I ran some simulations with a two mass-three springs oscillator. I found that one mass would oscillate for a while and then almost stop. When that happened the other would start moving back and forth. Is there a way I can predict at what rate the masses will exchange energy?

2. Apr 9, 2007

### lpfr

Yes. If you write down the two differential equations, you can verify that the solution is a mix of two modes of oscillation.
a) One with the two masses en phase.
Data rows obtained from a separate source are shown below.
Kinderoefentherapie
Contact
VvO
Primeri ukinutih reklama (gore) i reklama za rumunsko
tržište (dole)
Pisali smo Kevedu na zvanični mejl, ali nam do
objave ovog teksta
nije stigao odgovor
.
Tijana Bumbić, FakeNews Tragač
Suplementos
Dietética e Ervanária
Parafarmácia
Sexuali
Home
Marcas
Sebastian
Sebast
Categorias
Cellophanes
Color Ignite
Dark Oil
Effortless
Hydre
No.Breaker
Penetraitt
In this case the central spring does nothing and the frequency is given just by the spring constant and the mass.
b) Another with the two masses in opposition of phase. This time the frequency is higher.
When you add the two modes, you should obtain something like: $$[y_1]=A_1\cos\omega_1t + A_2\cos\omega_2t$$
$$[y_2]=A_1\cos\omega_1t - A_2\cos\omega_2t$$
You can work this result in the form:
$$\cos\left({\omega_1+\omega_2\over 2}t\right) \cos\left({\omega_1-\omega_2\over 2}t\right)$$
This gives and oscillation at the mean frequency, modulated by a sinusoid at half the frequency difference.
As you kown the dependency of energy with amplitude, you can work the power transfer between the two masses.

Last edited: Apr 9, 2007
3. Apr 9, 2007

### dimensionless

It looks like your using the identity
$$cos{C} + cos{B} = 2 cos{\frac{C+B}{2}}cos{\frac{C-B}{2}}$$
Would this identity still work if my coefficient for $$y_{n}$$ have values other than $$A_{n} = 1$$?

Last edited: Apr 9, 2007
4. Apr 9, 2007

### lpfr

Not directly, but you can always split things as:
$$[y_1]=A_1\cos\omega_1t + A_2\cos\omega_2t= A_1\left(\cos\omega_1t + \cos\omega_2t \right) + (A_2-A_1) \cos\omega_2t$$
There is a constant amplitude term and a variable one.

5. Apr 9, 2007

### dimensionless

If I implement the identity from here, won't it more or less bring me back to where I started? My goal is to figure out the rate at which the masses exchange energy.

6. Apr 9, 2007

### lpfr

Do as you like. But I know what I said.